■ **Yapılacak İş**: Aşağıdaki mahkeme kararının "Dava dilekçesi ve" sözcüklerinden başlayıp "bir cevap verilmemiştir." sözcükleri de dahil olmak üzere o sözcüklere kadar uzanan kısmını yeniden yaz. Bunu yaparken "tensip zaptı" ifadesini "ön inceleme tutanağı" ile değiştir.

■ **Alıntılanan Bölüm**:
Emsal Mahkeme Kararı İstanbul 11. Asliye Ticaret Mahkemesi 2020/610 E. 2021/1034 K. 15.12.2021 T.

Görüntülediğiniz mahkeme kararı henüz kesinleşmemiştir. Yararlı olması amacıyla eklenmiştir.

T.C.
İSTANBUL
11. ASLİYE TİCARET MAHKEMESİ

ESAS NO:2020/610 Esas
KARAR NO :2021/1034

DAVA:İtirazın İptali (Hizmet Sözleşmesinden Kaynaklanan)
DAVA TARİHİ:12/11/2020
KARAR TARİHİ:15/12/2021

Mahkememizde görülmekte olan “İtirazın İptali” (Hizmet Sözleşmesinden Kaynaklanan) davasının yapılan açık yargılaması sonunda;
GEREĞİ DÜŞÜNÜLDÜ:
Davacı vekili dava dilekçesinde özetle; müvekkili şirket ile davalı şirket arasında mevcut ticari ilişkiden kaynaklı cari hesap borcunun süresinde ödenmemesi üzerine davalı şirket aleyhine …. İcra Müdürlüğü’nün … Esas sayılı dosyası ile ilamsız icra takibi başlatıldığını, davalı borçlu şirket tarafından herhangi bir borcunun bulunmadığı iddiasıyla icra takibine itiraz edildiğini ve itiraz üzerine takibin durduğunu, davalı şirketin müvekkili şirketten kargo taşıma hizmeti aldığını, verilen hizmet karşılığında düzenlenen faturaların müvekkili şirketçe davalı-borçlu şirkete gönderildiğini, ancak fatura bedelinin davalı tarafça müvekkiline ödenmediğini, davalının itirazının haksız ve tamamen takibi uzatmaya yönelik olduğunu belirterek ve dilekçesinde açıkladığı diğer nedenlerle; itirazın iptali ile takibin devamına, davalı aleyhine %20’den aşağı olmamak kaydıyla icra inkâr tazminatına hükmedilmesine, yargılama giderleri ile vekâlet ücretinin davalı karşı tarafa yükletilmesine karar verilmesini talep ve dava etmiştir.
Dava dilekçesi ve ekleri ile tensip zaptı davalı şirkete usulüne uygun olarak tebliğ edilmesine rağmen davalı şirket tarafından davaya karşı herhangi bir cevap verilmemiştir.

[Bir koleksiyondan saklanan öğeler]
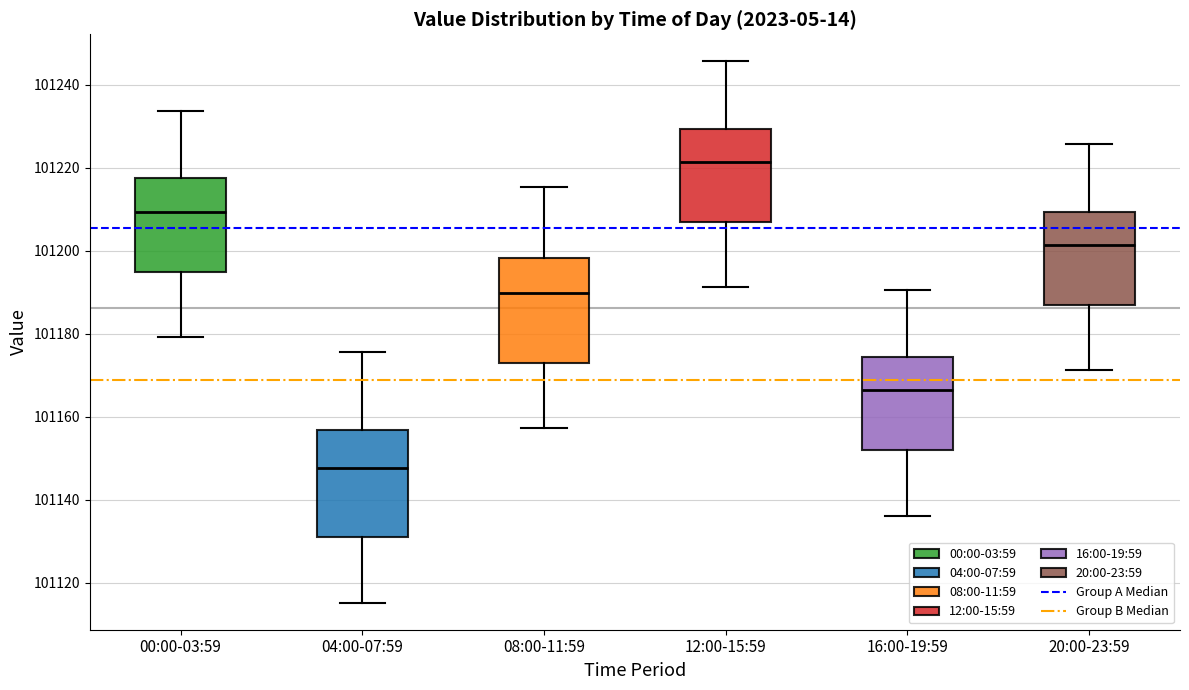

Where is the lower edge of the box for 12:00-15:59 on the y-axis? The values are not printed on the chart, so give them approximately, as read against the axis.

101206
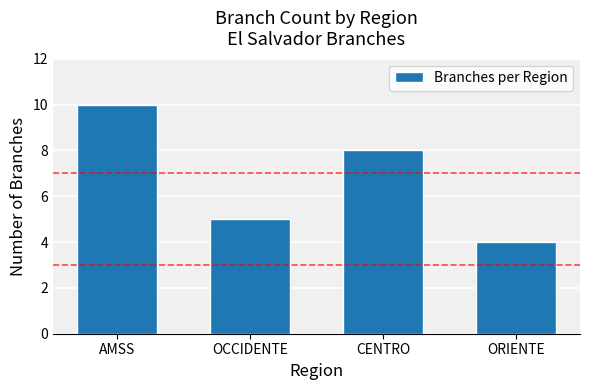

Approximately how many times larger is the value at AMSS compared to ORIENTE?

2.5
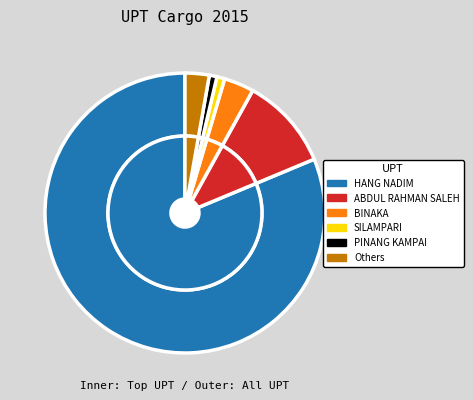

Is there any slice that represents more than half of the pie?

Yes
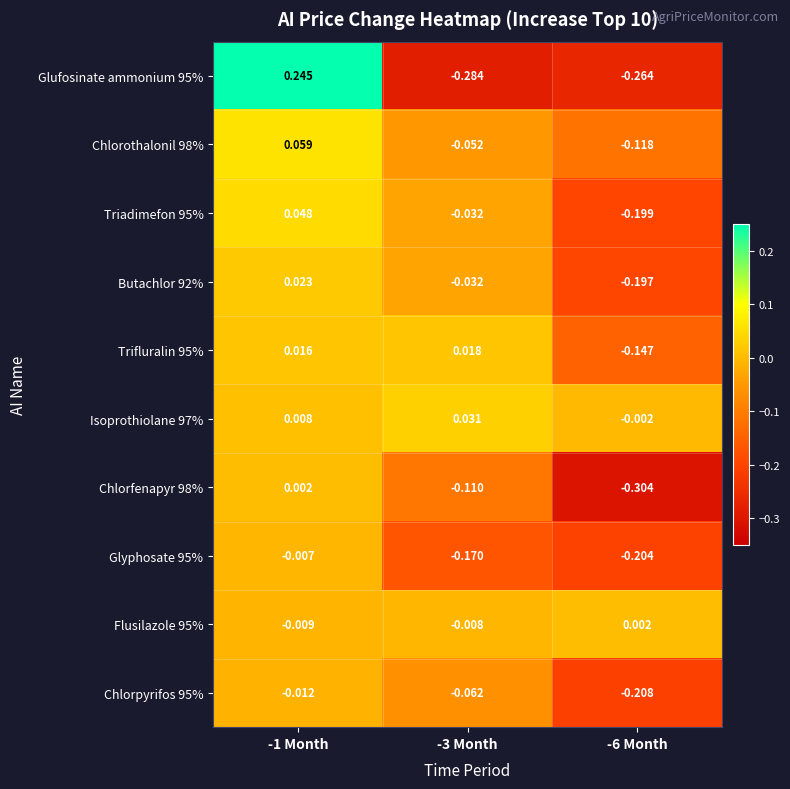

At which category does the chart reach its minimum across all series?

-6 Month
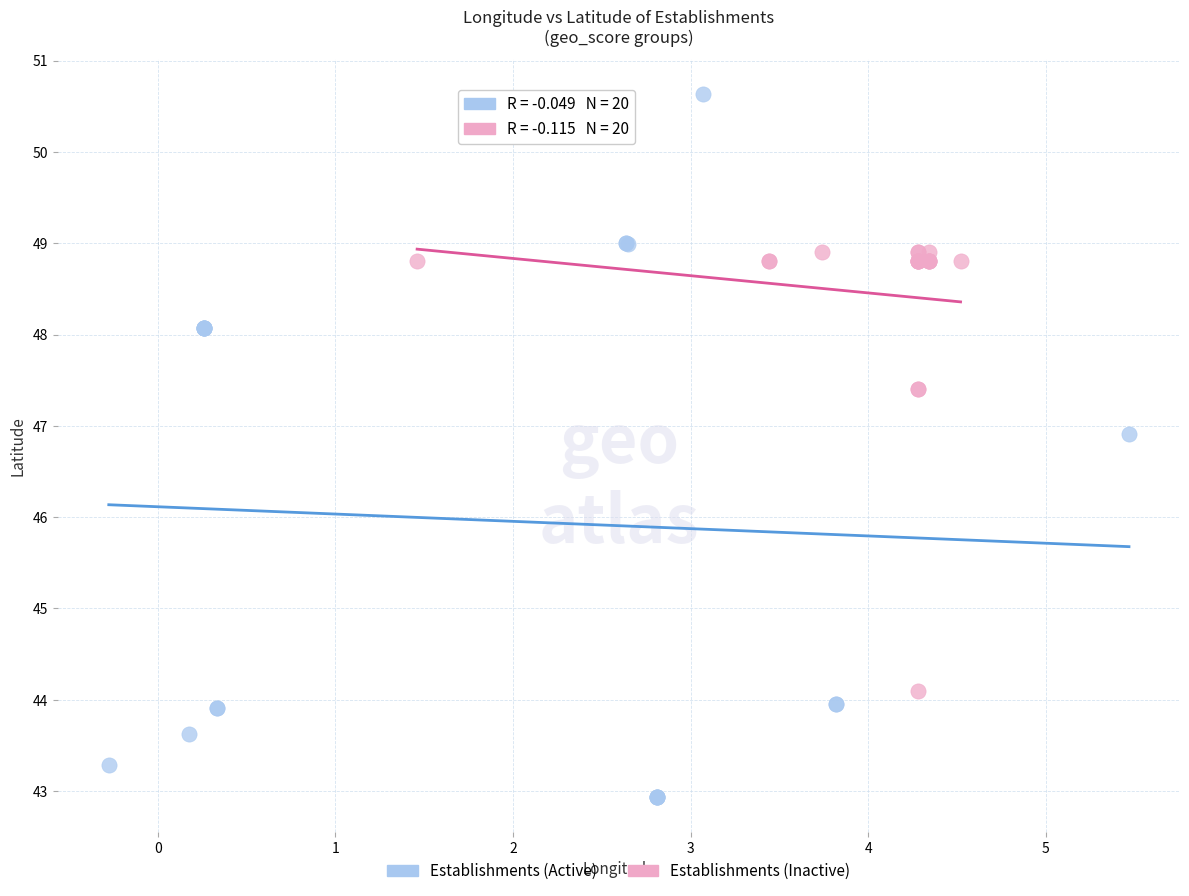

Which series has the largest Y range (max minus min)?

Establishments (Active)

■ **Sorunun Yanıtı**:
Dava dilekçesi ve ekleri ile ön inceleme tutanağı davalı şirkete usulüne uygun olarak tebliğ edilmesine rağmen davalı şirket tarafından davaya karşı herhangi bir cevap verilmemiştir.